### [Trecho selecionado]
Vitória Seráfico – 2020


Não existe infância feliz que não tenha passado pela

casa da vovó.

Casa da vovó é nosso segundo lar, nosso segundo

aconchego, extensão do afeto e do carinho que temos em

nossa casa. Pelo menos, no meu (nosso) caso.

Íamos com muita frequência à casa de nossa vovó

Maroquinha, mãe do papai. Sobretudo quando morávamos

em Miramar. Nosso ponto na cidade era, exatamente, a

casa dela, na Domingos Marreiros.

Moravam com ela tio Waldomiro, sua mulher,

Idalina, a filha (do primeiro matrimônio) Irene, a tia

Guiomar e o João, nosso irmão. A casa da vovó era, por

assim dizer, o nosso quartel general em Belém. Tudo era

lá que acontecia: Natal, Ano Novo, Círio etc.

Éramos os netos mais novos – os filhos da tia Yayá já

eram adultos. Tia Guiomar era solteira (naquela época, as

solteiras não tinham filhos); tio Cazuza, viúvo, também só

teve uma filha, já adulta naquele tempo. Então, nós, as

nove maravilhas do mundo do papai e da mamãe, éramos

presenças permanentes na casa do Umarizal.

Mesmo sem motivo especial, vez por outra, dois ou

três de nós íamos passar o dia com a vovó.

Jorge e Fátima eram os mais travessos. Formavam

uma dupla da pesada. Então, quando o carro chegava e

saltavam os dois, tia Guiomar dizia logo:

- não, os dois juntos, não! Fica só um!

E lá um dos dois voltava pro carro.

Convém frisar que esta atitude da tia jamais foi

motivo de briga ou confusão entre mamãe e ela. Pelo

contrário, tia Guiomar sempre foi muito estimada pela

cunhada, que sabia, inclusive, do tratamento especial que

cada um de nós recebia em sua casa.

Quando estávamos lá, era grande a despesa da tia

com os ambulantes que passavam na rua. Assim,

ficávamos ansiosos esperando pipoqueiro, cascalheiro, o

amendoim torrado, o vendedor de pupunha e quantos mais

passassem vendendo besteiras – que nos tiravam a

vontade de almoçar. Sem esquecer a sorveteria da

esquina, A Severa, que, invariavelmente, recebia a nossa

visita, a partir das 16:00 horas. O picolé nunca nos faltava.

Enfim, a casa da vovó era nosso segundo paraíso.

Ainda morávamos em Miramar, quando o José

resolveu, como voluntário, entrar no CPOR, tendo em

vista que, no ano seguinte, estaria fazendo Vestibular para

Direito. Com isso, passou a morar na casa da nossa avó,

pela proximidade com o quartel.

No ano seguinte, concluída a construção da nossa

casa, na Boaventura da Silva, ele voltou a morar conosco.

Lindas lembranças temos da casa da vovó.

Tia Guiomar, chapeleira afamada em Belém, sempre

às voltas com os tecidos e as formas. Cada exemplar

arquitetado, eis que nossas cabeças – sobretudo a minha e

a do José - serviam de modelo, pra ver os reparos

necessários.

Carnaval, casamentos, formaturas, desfiles escolares

(na época, os colégios usavam roupas de gala, incluindo

chapéus), tia Guiomar era a profissional procurada por

todos os setores da sociedade. Além disso, trabalhou

dezenas de anos, fazendo toucas para crianças, para a

famosa Casa Guerra.

### [Lista de tarefas]
A - Responda às perguntas abaixo com base no texto sobre a casa da vovó.
(i) Em que rua ficava a casa da vovó Maroquinha?
(ii) Qual era o nome da sorveteria da esquina?
(iii) Para qual casa tia Guiomar fez toucas para crianças durante dezenas de anos?
B - Escreva a continuação do texto sobre a casa da vovó, começando logo após a última frase.

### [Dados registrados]
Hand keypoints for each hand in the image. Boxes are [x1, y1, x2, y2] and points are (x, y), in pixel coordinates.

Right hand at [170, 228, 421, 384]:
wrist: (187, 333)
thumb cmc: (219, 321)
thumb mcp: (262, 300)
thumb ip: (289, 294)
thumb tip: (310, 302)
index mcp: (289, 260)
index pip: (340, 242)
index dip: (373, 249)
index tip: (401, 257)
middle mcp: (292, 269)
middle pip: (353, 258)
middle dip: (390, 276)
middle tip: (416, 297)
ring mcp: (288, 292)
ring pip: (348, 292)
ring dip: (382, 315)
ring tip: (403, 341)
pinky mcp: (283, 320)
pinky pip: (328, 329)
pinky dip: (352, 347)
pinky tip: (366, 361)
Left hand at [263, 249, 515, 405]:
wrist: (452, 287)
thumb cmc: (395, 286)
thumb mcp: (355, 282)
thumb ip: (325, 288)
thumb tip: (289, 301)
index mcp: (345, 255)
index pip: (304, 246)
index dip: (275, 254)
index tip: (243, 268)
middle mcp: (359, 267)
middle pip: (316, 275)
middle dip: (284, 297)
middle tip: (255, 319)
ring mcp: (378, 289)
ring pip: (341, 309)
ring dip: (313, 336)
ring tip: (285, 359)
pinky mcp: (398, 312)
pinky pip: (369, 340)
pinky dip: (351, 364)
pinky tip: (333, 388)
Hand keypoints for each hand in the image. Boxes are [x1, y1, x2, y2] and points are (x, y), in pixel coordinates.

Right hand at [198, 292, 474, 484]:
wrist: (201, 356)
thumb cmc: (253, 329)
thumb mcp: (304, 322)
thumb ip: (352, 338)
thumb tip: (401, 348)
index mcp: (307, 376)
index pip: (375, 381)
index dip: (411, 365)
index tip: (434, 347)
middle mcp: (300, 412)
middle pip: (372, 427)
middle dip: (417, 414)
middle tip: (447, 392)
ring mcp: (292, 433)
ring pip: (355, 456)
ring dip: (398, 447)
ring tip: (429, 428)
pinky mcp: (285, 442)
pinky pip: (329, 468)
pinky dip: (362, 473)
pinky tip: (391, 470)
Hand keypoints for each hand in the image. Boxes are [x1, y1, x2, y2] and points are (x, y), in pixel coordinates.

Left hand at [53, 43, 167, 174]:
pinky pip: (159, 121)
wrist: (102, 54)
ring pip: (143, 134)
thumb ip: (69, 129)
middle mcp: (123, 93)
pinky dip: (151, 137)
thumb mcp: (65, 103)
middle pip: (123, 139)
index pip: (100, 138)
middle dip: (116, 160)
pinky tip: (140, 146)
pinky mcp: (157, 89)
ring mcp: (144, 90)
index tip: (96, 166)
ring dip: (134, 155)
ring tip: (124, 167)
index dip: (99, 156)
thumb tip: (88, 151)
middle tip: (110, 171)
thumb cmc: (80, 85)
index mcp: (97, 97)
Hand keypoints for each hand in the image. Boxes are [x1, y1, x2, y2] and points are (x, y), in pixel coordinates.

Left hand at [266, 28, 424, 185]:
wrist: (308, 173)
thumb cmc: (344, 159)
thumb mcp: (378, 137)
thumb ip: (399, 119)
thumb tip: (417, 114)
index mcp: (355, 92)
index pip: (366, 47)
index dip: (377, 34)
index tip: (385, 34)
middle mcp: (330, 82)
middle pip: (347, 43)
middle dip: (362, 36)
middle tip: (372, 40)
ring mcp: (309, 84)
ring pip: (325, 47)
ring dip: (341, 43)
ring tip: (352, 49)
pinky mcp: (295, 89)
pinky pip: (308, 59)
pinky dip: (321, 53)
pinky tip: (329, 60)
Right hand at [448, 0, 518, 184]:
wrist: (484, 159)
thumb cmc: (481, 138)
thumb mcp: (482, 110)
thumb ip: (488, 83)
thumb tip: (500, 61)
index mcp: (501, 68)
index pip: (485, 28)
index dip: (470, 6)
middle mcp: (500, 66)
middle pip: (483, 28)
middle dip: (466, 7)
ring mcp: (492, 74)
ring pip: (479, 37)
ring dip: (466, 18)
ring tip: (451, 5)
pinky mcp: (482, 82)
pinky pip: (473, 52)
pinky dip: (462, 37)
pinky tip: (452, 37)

### [Respostas]
A -
(i) Na Domingos Marreiros.
(ii) A Severa.
(iii) Para a Casa Guerra.

B -
Belas moças chegaram ao altar, usando a grife

Guiomar Seráfico, prendendo o véu. Assim como

madrinhas de casamento e damas-de-honra. Da mesma

forma, muitas foliãs desfilavam no Baile de Máscaras da

Assembleia, com chapéus criados e confeccionados pela

minha tia-madrinha.

Enquanto ela cuidava das cabeças, Irene, costureira

muito competente, preparava bonitos vestidos de noiva.

Inclusive uma primeira-dama do Pará usou traje feito por

Irene Seraphico.

Eu, geralmente, era testemunha dos momentos da

prova do vestido. (Quem sabe, sonhando com o dia em

que ela faria o meu!...).

Tia Guiomar, quando jovem, era a companheira do

papai nos assustados carnavalescos. Conforme nosso

Sessé (apelido carinhoso que os amigos davam ao papai –

e hoje dado ao Jorge) nos contava, os dois dançavam a

quadra inteira.

Um detalhe: minha tia criava blocos, pra dançarem

nos salões que eles também frequentavam. Papai nos

falava com muita saudade daquele tempo, enfatizando a

criatividade e o bom-gosto da irmã dele. Bonecas de

Saturno, Marujos de Samoa, É do Barulho – alguns que

ele ainda lembrava. Desnecessário dizer que a cabeça dos

foliões ficava a cargo dela.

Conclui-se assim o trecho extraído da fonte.